After a prep career with Foothill High School in Orange County, the California-born Hairston was a linebacker for UC Davis. Despite breaking his neck and damaging his C5 and C6 vertebrae in his junior year, he went pro in 1995, playing with the NFL for two seasons before his lingering health problems forced him to exit the sport. The Sacramento Bee reported this week that Hairston remained close with the Aggie football program at UC Davis, later donating millions to the school.
He started his first sporting goods company, Sitka, in 2005 and later sold the operation to W.L. Gore & Associates before establishing KUIU. Known for its unique style of camouflage patterns and ultralight gear, the company has seen widespread adoption and collaboration within the outdoor industry. By 2016, the KUIU was streaking towards $50 million in annual sales, and Hairston was a hunting buddy of Donald Trump Jr. He was later tapped for a position as a liaison with the Interior Department.
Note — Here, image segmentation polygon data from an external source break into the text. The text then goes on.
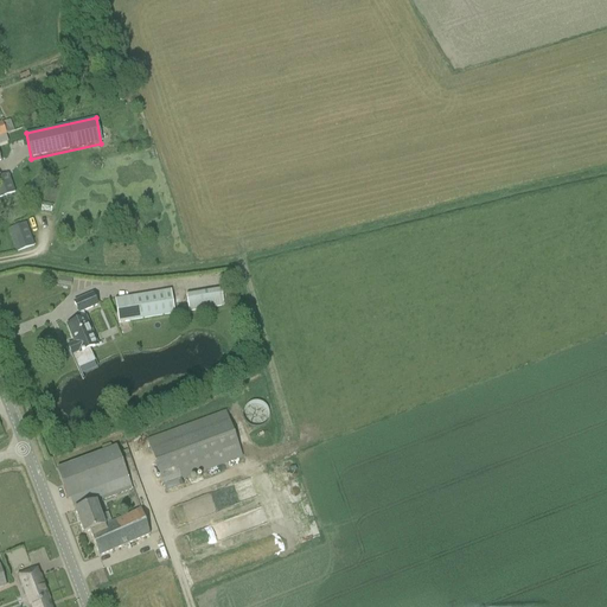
[(10,120),(0,122),(0,135),(6,134),(14,132),(10,120)]
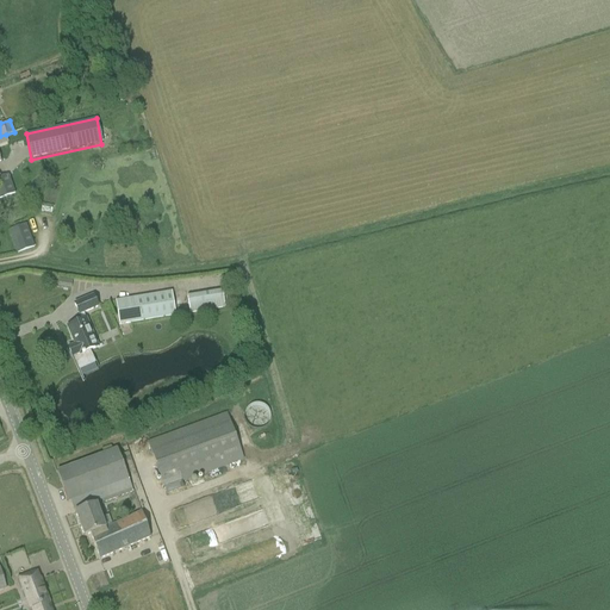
[(8,175),(1,178),(0,178),(0,198),(14,194),(8,175)]
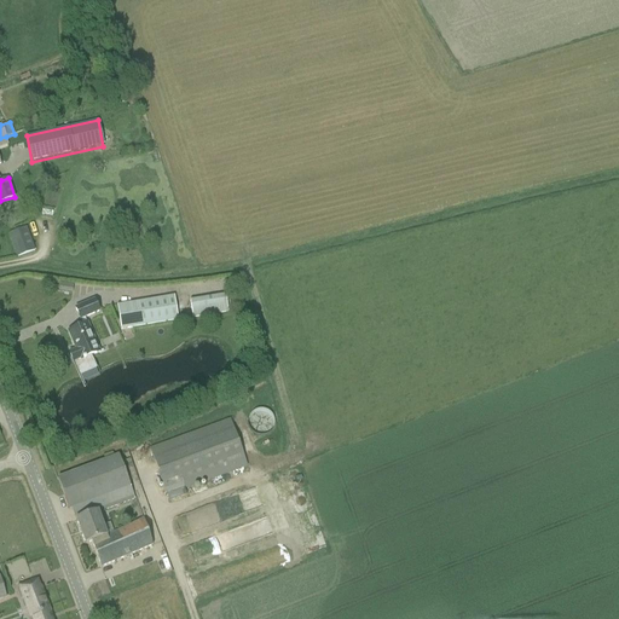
[(16,255),(27,252),(34,249),(27,229),(9,235),(16,255)]
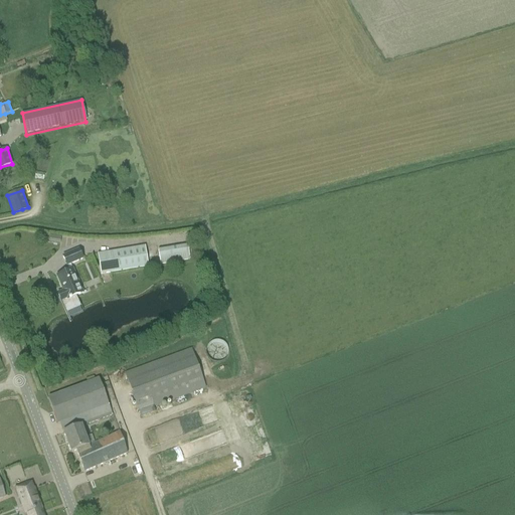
[(49,235),(48,242),(59,244),(60,237),(49,235)]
Trump called Hairston “an inspiration to all outdoorsmen and women for generations to come,” in a post to social media on Thursday, accompanied by several photos of the two together.
When asked in a 2017 Forbes interview, “What’s the best advice you can give entrepreneurs?” Hairston had the following reply:
Your biggest dreams are possible. Find what you truly love. Become an absolute expert in this, and you can build a career or business. You will never reach your full potential both in life and in business unless you do what you love. Most people use fear to come up with the reasons they should not chase their dreams. Instead, use fear to motivate you to work harder and prepare more. Then, these dreams will happen.
Hairston leaves behind his wife Kirstyn and their two children.
KUIU said in a statement that Hairston’s family has requested that donations be made to support CTE-related research at the Boston University Concussion Legacy Foundation in lieu of flowers.